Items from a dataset
◆ ◆ ◆ ◆ ◆

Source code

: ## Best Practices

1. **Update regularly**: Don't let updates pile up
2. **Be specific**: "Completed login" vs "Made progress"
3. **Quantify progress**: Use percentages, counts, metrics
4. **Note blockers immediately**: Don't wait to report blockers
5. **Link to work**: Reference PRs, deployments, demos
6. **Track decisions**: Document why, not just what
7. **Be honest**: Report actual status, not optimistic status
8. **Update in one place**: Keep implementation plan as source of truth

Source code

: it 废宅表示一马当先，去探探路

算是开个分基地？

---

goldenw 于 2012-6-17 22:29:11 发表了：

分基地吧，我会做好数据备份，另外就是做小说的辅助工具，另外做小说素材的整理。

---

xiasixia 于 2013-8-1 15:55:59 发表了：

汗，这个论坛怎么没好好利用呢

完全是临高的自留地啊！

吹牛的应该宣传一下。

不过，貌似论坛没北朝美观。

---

◆ ◆ ◆ ◆ ◆

# About this task
When you reach the end of the data, retype all of it exactly.

# Response area
Source code

: ## Best Practices

1. **Update regularly**: Don't let updates pile up
2. **Be specific**: "Completed login" vs "Made progress"
3. **Quantify progress**: Use percentages, counts, metrics
4. **Note blockers immediately**: Don't wait to report blockers
5. **Link to work**: Reference PRs, deployments, demos
6. **Track decisions**: Document why, not just what
7. **Be honest**: Report actual status, not optimistic status
8. **Update in one place**: Keep implementation plan as source of truth

Source code

: it 废宅表示一马当先，去探探路

算是开个分基地？

---

goldenw 于 2012-6-17 22:29:11 发表了：

分基地吧，我会做好数据备份，另外就是做小说的辅助工具，另外做小说素材的整理。

---

xiasixia 于 2013-8-1 15:55:59 发表了：

汗，这个论坛怎么没好好利用呢

完全是临高的自留地啊！

吹牛的应该宣传一下。

不过，貌似论坛没北朝美观。

---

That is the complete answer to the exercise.